WHAT THE EXERCISE ASKS: Only one stretch of the records below is wanted: the lines from the one holding "количество пользователей на странице —" through the one holding "उपप्रमुख राना". Return it exactly, both ends included.

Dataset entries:
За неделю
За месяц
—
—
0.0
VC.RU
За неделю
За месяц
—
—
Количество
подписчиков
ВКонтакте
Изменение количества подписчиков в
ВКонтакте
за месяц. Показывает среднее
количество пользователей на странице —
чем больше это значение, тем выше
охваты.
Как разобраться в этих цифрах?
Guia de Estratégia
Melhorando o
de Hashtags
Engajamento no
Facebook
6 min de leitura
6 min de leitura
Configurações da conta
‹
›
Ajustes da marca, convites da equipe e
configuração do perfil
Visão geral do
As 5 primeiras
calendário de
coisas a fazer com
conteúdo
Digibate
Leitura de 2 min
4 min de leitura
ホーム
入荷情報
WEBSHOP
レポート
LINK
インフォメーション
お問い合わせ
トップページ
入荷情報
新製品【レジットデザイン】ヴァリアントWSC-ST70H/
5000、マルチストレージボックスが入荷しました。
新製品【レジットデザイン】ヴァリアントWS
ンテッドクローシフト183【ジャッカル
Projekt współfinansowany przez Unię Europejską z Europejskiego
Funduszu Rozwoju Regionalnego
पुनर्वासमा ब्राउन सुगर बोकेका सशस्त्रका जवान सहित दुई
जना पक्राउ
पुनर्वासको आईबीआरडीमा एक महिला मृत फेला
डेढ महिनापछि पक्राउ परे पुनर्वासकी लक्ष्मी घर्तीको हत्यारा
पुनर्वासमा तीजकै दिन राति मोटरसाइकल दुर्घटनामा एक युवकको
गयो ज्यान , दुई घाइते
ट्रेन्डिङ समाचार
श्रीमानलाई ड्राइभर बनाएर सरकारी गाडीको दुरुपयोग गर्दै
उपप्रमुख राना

---

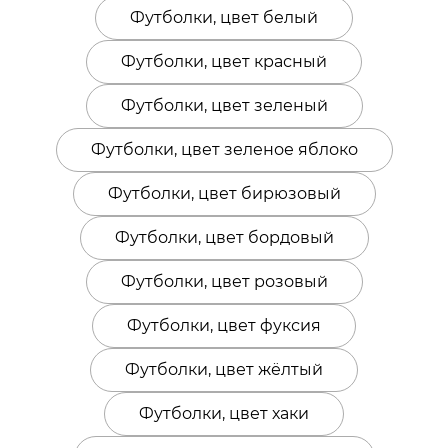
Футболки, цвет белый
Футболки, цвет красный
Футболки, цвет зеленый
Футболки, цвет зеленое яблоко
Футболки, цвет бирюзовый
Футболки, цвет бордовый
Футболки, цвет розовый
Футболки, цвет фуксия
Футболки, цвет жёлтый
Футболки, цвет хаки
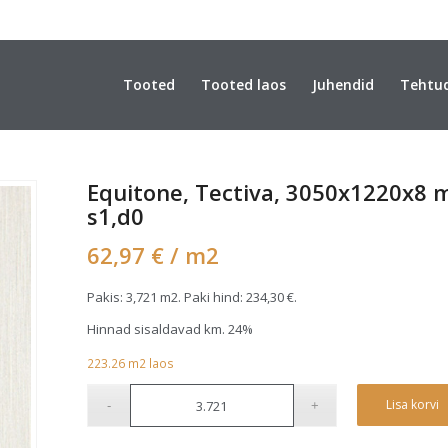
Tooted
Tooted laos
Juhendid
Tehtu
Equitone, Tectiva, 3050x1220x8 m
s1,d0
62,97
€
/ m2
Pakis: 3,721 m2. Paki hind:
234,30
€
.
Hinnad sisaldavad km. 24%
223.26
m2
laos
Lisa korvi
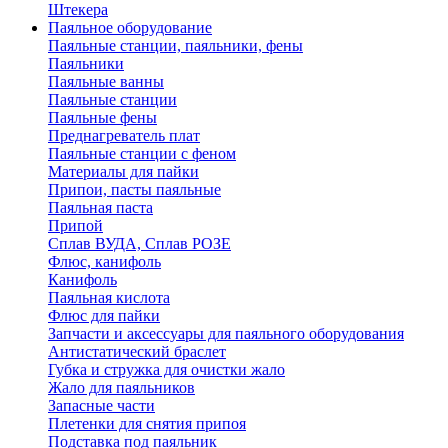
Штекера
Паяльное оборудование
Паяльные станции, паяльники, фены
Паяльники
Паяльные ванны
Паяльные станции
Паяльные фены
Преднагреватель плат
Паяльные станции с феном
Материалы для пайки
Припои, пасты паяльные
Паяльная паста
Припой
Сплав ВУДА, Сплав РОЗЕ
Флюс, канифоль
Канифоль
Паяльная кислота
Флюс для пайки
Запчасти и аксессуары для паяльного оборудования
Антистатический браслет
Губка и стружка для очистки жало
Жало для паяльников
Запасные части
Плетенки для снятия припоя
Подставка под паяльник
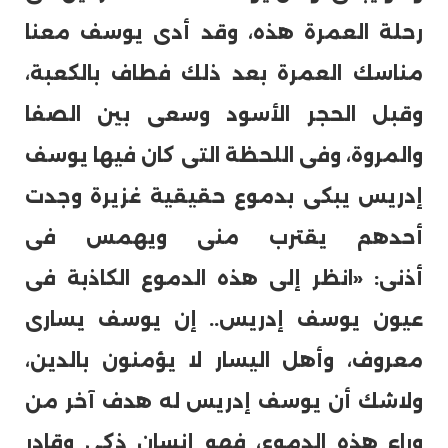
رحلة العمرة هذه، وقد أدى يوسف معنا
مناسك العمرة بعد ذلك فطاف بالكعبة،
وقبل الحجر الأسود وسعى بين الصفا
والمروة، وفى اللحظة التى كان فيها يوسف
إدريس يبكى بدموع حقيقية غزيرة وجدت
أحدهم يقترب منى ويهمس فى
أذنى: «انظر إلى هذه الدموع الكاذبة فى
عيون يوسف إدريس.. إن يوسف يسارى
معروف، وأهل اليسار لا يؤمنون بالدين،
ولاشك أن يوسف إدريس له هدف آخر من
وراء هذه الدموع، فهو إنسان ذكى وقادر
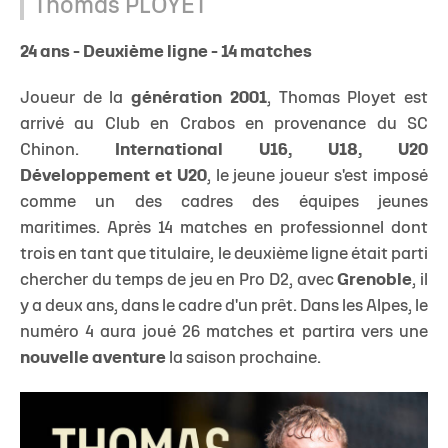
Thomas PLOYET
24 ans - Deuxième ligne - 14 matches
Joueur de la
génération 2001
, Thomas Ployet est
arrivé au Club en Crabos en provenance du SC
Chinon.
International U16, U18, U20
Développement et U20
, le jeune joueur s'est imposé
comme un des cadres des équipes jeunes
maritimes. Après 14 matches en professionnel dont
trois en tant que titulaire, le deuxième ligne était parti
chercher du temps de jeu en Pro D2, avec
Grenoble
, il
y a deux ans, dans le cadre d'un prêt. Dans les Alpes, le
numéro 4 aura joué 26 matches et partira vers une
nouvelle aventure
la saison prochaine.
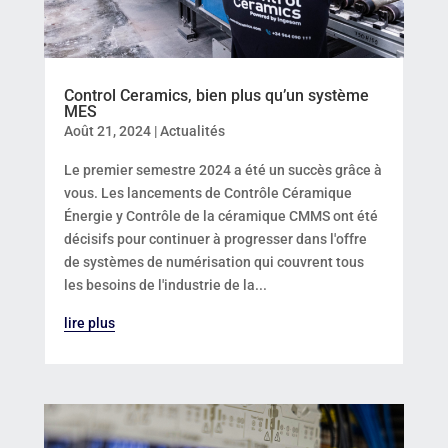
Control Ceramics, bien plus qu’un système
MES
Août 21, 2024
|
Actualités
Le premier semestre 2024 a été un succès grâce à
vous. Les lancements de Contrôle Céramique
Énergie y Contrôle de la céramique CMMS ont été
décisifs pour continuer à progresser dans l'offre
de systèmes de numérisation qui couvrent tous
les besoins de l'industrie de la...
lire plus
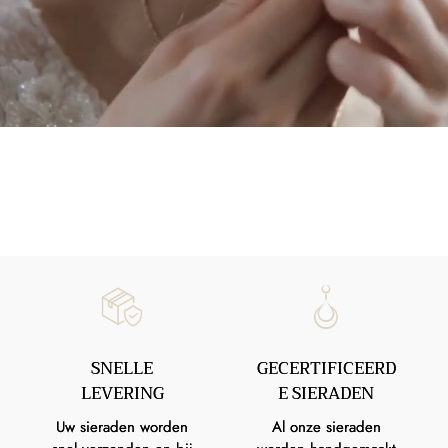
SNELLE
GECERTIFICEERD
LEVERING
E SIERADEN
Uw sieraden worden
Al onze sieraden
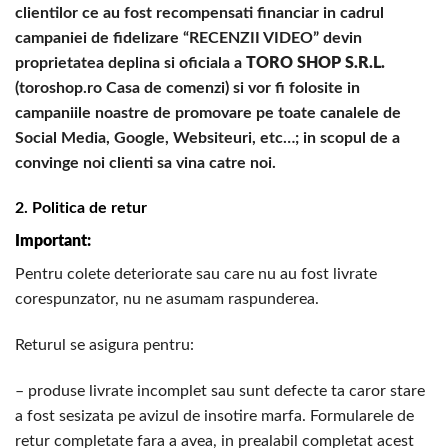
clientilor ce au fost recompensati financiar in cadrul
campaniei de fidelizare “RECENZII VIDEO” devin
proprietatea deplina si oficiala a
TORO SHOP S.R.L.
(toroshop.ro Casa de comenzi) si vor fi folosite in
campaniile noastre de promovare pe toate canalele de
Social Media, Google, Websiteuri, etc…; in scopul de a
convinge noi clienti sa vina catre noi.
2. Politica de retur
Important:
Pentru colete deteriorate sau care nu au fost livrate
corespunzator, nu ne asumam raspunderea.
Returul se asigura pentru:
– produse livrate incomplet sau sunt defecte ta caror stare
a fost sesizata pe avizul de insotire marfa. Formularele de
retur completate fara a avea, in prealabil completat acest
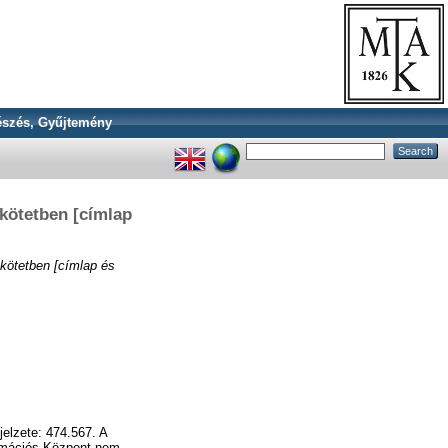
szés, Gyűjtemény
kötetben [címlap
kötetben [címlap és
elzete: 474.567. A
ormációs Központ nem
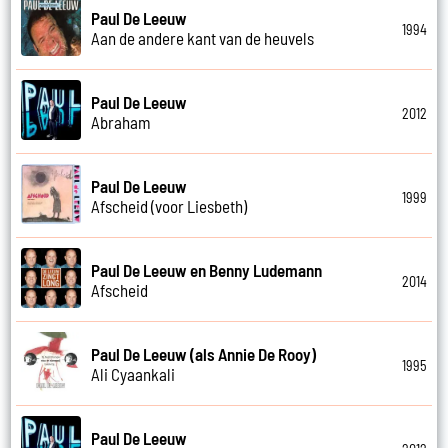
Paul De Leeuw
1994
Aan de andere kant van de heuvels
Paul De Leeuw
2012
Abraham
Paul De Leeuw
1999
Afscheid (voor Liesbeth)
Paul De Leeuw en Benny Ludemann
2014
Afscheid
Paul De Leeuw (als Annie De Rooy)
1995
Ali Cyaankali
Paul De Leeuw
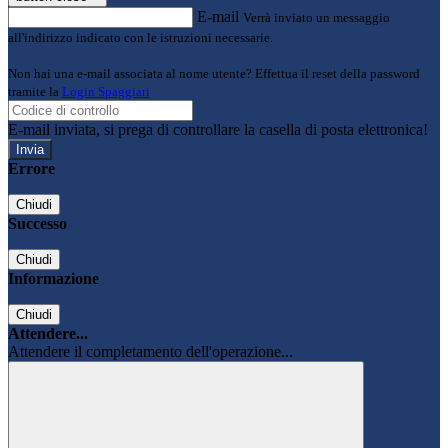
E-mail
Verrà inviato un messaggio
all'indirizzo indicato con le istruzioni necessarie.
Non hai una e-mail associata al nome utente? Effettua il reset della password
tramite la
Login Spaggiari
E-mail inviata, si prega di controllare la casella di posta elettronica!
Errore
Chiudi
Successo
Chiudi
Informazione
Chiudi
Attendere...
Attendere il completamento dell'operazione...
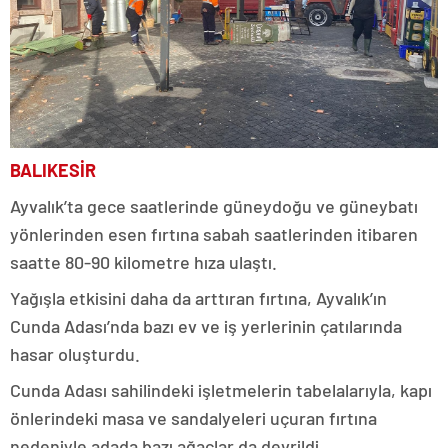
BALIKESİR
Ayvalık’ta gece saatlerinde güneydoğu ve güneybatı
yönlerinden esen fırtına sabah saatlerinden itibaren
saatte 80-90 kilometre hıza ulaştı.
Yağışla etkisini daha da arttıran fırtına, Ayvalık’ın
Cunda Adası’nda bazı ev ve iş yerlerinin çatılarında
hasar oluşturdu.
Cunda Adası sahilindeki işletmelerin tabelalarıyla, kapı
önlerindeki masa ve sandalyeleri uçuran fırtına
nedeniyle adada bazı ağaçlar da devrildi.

RESULT OF THIS EXERCISE:
количество пользователей на странице —
чем больше это значение, тем выше
охваты.
Как разобраться в этих цифрах?
Guia de Estratégia
Melhorando o
de Hashtags
Engajamento no
Facebook
6 min de leitura
6 min de leitura
Configurações da conta
‹
›
Ajustes da marca, convites da equipe e
configuração do perfil
Visão geral do
As 5 primeiras
calendário de
coisas a fazer com
conteúdo
Digibate
Leitura de 2 min
4 min de leitura
ホーム
入荷情報
WEBSHOP
レポート
LINK
インフォメーション
お問い合わせ
トップページ
入荷情報
新製品【レジットデザイン】ヴァリアントWSC-ST70H/
5000、マルチストレージボックスが入荷しました。
新製品【レジットデザイン】ヴァリアントWS
ンテッドクローシフト183【ジャッカル
Projekt współfinansowany przez Unię Europejską z Europejskiego
Funduszu Rozwoju Regionalnego
पुनर्वासमा ब्राउन सुगर बोकेका सशस्त्रका जवान सहित दुई
जना पक्राउ
पुनर्वासको आईबीआरडीमा एक महिला मृत फेला
डेढ महिनापछि पक्राउ परे पुनर्वासकी लक्ष्मी घर्तीको हत्यारा
पुनर्वासमा तीजकै दिन राति मोटरसाइकल दुर्घटनामा एक युवकको
गयो ज्यान , दुई घाइते
ट्रेन्डिङ समाचार
श्रीमानलाई ड्राइभर बनाएर सरकारी गाडीको दुरुपयोग गर्दै
उपप्रमुख राना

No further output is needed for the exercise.